Совершенно неожиданное появление Стенли, каким-то образом узнавшего наши координаты, только обострило мою тоску, мое внутреннее беспокойство. Правда, пробыл он недолго. Ровно столько, однако, чтобы успеть отпустить несколько шпилек в мой адрес.

Как будто он забежал удостовериться, что я все тот же неудачник, каким всегда был в его глазах. Он даже не потрудился спросить, как я поживаю, как у нас с Моной, пишу я или нет. Достаточно было одного взгляда на наше жилище, чтобы понять все, что нужно. «Ну и убожество!» – был его приговор.

Я даже не пытался поддерживать беседу. Просто молил Бога, чтобы Стенли поскорее ушел, а то ведь с минуты на минуту могли заявиться шерочка с машерочкой да еще в каком-нибудь из своих псевдоэкстатических состояний.

Как я уже сказал, засиживаться Стенли не стал. Он готов был уже переступить через порог, но тут его внимание привлек огромный кусок оберточной бумаги, прикрепленный к стене возле двери. Освещение было слабым, так что разобрать, что там написано, было практически невозможно.





– Что это? – спросил он, подойдя поближе к стене и по-собачьи обнюхивая бумагу.

– Это, что ли? Да так, – сказал я, – несколько случайных мыслей.

Он чиркнул спичкой, чтобы увидеть все своими глазами. Зажег другую, потом еще одну. Наконец выпрямился.

– Так ты у нас теперь в драматурги заделался? Пьески пописываешь? Х-м-м-м.

Я думал, он сейчас плюнет.

– Да я еще и не начинал, – сказал я потупившись. – Просто забавляюсь. Может, тем все и кончится.

– Так я и думал! – ответил он, с готовностью состроив похоронную мину. – Ты никогда не напишешь ни пьесы, ни чего бы то ни было вообще, о чем стоило бы разговаривать. Сколько ни пиши, все равно ни до чего не допишешься!

Мне бы разозлиться, да где уж там! Я был раздавлен. Я приготовился к тому, что он начнет сыпать соль на раны и отпустит пару реплик о новом романе, над которым сейчас работает. Ан нет. Вместо этого я услышал совсем другое:

– Я бросил писать. Да и читать тоже. Ни к чему все это. – И, шаркнув ножкой, повернулся к двери.
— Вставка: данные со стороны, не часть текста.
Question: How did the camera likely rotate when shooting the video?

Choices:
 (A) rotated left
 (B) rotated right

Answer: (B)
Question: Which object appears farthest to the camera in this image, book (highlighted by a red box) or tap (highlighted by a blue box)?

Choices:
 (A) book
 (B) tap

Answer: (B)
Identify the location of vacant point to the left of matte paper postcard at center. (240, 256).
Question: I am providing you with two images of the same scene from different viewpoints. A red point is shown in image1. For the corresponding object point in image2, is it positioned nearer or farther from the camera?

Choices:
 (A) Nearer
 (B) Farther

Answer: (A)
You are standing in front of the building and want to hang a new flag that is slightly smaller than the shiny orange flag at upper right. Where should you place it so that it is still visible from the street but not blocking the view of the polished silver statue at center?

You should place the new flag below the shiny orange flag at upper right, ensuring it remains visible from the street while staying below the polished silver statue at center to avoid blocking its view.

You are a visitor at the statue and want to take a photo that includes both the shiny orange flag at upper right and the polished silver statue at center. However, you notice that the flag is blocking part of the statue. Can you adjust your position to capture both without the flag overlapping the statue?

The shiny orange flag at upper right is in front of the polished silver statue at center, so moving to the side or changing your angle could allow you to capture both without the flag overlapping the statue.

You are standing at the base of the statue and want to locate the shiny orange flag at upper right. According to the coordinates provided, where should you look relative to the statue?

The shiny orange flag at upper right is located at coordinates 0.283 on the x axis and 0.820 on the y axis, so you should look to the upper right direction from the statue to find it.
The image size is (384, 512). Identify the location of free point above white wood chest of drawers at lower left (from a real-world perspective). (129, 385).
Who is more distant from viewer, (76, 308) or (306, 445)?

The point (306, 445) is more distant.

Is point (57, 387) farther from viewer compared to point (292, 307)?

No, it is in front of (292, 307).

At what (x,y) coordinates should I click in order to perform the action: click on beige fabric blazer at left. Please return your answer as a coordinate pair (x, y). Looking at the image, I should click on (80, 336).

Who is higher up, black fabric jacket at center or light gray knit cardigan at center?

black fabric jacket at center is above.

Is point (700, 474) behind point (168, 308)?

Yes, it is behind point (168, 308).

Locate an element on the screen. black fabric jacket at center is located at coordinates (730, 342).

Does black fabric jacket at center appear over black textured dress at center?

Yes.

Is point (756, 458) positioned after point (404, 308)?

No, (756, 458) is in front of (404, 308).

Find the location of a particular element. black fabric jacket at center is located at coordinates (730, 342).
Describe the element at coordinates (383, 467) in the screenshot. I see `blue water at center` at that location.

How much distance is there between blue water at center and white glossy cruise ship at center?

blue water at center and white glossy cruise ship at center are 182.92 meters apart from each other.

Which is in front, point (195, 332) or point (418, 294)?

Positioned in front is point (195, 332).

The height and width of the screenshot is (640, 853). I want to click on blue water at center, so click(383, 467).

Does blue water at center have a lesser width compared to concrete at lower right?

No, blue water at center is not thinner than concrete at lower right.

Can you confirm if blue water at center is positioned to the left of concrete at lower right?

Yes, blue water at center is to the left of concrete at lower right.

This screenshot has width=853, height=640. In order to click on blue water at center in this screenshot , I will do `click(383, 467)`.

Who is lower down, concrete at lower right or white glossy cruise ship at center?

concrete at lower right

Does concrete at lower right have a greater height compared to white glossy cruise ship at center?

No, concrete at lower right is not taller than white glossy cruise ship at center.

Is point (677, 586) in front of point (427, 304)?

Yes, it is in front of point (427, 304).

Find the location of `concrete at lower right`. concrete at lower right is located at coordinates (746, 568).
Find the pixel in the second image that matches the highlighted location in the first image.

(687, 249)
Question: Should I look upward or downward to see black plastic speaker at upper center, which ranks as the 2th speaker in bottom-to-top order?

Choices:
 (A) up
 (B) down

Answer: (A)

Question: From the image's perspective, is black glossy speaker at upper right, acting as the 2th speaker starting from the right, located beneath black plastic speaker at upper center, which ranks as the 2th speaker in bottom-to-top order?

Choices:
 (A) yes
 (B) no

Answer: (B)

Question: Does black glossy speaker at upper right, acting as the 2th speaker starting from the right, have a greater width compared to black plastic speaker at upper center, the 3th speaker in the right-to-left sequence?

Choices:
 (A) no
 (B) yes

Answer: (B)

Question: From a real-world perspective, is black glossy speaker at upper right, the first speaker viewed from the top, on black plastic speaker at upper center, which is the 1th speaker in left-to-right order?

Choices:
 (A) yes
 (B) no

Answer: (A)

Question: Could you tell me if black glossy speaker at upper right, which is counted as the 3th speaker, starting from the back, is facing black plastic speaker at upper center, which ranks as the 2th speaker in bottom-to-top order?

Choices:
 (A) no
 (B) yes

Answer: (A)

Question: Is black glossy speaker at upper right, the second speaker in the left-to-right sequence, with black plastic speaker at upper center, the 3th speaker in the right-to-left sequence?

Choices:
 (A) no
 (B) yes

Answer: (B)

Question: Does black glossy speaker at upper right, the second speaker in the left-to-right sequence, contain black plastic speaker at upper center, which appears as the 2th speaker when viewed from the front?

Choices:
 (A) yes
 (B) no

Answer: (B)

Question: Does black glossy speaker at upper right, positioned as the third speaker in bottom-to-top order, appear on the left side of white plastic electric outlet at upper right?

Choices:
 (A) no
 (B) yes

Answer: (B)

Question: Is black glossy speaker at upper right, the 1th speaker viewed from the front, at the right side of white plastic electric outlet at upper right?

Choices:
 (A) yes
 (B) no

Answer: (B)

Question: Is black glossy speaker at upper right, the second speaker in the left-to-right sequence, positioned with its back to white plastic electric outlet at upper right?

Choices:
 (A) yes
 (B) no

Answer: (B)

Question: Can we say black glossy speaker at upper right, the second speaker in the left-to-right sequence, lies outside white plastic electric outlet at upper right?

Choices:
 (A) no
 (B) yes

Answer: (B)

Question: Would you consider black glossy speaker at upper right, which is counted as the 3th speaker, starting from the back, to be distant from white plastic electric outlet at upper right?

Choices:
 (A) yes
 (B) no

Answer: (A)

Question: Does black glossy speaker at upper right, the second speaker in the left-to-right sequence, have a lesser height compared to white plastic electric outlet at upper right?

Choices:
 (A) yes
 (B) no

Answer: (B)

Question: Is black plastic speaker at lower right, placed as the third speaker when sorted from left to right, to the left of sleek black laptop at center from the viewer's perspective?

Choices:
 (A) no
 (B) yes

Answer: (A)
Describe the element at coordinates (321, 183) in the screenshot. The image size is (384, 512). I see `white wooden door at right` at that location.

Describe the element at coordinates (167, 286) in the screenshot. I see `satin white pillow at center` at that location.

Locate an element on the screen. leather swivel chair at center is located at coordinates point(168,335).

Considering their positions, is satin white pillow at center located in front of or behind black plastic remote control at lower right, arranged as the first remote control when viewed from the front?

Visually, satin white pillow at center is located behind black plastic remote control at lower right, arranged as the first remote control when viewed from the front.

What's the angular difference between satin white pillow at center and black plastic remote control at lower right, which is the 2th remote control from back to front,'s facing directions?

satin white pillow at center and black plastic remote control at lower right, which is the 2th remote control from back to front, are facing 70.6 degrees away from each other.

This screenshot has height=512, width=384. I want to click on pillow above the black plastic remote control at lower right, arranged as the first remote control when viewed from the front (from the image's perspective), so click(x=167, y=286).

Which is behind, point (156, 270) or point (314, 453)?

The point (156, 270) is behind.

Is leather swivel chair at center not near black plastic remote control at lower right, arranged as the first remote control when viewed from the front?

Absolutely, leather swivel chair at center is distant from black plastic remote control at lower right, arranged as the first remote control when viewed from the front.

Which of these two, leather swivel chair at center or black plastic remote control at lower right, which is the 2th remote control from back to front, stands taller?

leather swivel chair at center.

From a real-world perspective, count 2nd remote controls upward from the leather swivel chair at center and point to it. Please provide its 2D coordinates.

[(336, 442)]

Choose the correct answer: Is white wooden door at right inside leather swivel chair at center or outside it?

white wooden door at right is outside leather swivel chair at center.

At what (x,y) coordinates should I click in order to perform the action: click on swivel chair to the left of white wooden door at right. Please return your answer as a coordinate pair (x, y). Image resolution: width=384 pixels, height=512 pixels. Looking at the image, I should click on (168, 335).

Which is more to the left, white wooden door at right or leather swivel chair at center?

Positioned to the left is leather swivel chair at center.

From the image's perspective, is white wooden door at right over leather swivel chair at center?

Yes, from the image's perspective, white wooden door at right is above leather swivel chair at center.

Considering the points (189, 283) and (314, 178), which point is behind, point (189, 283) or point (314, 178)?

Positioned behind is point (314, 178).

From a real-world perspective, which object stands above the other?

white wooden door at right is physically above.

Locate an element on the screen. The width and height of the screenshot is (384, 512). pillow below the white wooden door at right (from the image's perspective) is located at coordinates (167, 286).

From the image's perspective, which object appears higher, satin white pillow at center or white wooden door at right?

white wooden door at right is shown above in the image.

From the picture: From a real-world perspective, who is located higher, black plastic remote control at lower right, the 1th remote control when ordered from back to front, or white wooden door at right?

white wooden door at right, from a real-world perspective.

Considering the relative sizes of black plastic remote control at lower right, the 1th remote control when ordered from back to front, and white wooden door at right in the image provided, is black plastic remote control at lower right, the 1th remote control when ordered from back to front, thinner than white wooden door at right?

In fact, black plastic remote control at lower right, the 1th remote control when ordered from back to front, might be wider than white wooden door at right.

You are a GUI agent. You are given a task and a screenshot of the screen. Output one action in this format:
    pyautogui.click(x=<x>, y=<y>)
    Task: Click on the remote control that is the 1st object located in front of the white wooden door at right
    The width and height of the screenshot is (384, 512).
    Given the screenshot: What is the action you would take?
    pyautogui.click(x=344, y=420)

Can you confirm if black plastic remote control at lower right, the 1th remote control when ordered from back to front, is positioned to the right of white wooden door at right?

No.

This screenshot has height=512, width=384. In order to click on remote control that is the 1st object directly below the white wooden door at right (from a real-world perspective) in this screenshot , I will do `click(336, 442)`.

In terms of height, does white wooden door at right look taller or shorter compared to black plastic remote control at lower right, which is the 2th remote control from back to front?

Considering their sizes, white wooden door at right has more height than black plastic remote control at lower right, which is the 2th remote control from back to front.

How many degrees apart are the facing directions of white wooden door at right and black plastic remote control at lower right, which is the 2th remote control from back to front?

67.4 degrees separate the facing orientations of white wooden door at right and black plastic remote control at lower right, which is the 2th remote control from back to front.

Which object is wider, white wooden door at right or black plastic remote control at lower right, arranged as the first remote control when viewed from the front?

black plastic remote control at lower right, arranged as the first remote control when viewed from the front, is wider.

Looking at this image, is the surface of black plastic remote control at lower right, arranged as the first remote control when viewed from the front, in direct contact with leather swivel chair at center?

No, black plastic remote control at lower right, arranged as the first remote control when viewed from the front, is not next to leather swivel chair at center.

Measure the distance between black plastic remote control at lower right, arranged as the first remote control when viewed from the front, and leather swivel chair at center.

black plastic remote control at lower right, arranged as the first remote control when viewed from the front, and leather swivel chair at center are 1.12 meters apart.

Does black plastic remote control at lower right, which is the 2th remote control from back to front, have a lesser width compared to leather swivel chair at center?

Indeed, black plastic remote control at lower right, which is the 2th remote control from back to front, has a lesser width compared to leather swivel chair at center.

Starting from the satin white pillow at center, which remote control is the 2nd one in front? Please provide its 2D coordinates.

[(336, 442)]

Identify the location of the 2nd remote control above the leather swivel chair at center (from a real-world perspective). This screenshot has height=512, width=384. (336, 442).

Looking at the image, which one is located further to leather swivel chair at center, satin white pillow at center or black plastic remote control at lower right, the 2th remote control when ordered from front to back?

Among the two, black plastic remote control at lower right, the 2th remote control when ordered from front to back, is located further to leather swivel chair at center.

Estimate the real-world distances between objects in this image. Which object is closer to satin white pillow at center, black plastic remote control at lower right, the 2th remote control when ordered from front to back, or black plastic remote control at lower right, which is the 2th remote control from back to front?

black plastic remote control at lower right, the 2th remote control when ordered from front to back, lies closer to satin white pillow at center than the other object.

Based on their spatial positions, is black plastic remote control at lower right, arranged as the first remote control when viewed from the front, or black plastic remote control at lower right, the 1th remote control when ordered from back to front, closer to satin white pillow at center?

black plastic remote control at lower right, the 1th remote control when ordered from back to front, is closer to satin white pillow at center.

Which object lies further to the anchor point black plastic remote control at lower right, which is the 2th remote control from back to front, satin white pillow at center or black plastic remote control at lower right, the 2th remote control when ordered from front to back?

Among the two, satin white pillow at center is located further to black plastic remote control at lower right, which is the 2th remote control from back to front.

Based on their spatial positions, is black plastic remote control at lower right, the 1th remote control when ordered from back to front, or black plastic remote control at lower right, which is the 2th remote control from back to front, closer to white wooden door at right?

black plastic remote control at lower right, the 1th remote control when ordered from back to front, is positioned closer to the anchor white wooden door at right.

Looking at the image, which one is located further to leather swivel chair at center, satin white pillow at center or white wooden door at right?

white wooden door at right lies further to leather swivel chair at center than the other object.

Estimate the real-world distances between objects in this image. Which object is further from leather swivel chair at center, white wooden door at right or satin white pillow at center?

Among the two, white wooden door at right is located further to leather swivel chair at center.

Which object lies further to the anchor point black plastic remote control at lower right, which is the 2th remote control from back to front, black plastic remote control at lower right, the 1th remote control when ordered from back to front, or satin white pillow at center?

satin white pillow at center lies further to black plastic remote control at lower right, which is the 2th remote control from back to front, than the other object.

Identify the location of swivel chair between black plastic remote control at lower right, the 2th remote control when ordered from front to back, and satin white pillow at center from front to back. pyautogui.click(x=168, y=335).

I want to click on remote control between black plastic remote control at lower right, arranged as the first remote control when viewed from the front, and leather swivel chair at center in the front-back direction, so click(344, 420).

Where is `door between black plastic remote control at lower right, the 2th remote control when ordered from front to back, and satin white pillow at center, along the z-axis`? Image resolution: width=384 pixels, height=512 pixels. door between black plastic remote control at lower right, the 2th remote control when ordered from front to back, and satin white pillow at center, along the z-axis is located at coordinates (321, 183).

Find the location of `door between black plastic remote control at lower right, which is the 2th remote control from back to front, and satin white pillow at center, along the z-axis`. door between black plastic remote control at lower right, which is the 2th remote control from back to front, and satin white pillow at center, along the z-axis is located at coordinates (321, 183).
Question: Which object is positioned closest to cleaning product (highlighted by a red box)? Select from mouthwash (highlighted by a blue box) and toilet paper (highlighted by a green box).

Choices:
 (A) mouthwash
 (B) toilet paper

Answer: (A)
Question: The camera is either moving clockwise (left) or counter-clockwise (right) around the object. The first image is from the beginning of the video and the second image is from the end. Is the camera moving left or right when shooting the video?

Уже на пороге он торжественно и церемонно произнес: – Будь я на твоем месте, я бы ни за что не бросил, даже если бы все было против меня. Я не говорю, что ты писатель, но… – мгновение он поколебался, подыскивая нужные слова, – но Судьба играет тебе на руку.

Повисла пауза – в самый раз, чтобы успеть нацедить флакончик купороса. Затем он добавил:

– Но ты ведь и пальцем не пошевелил, чтобы ее подманить.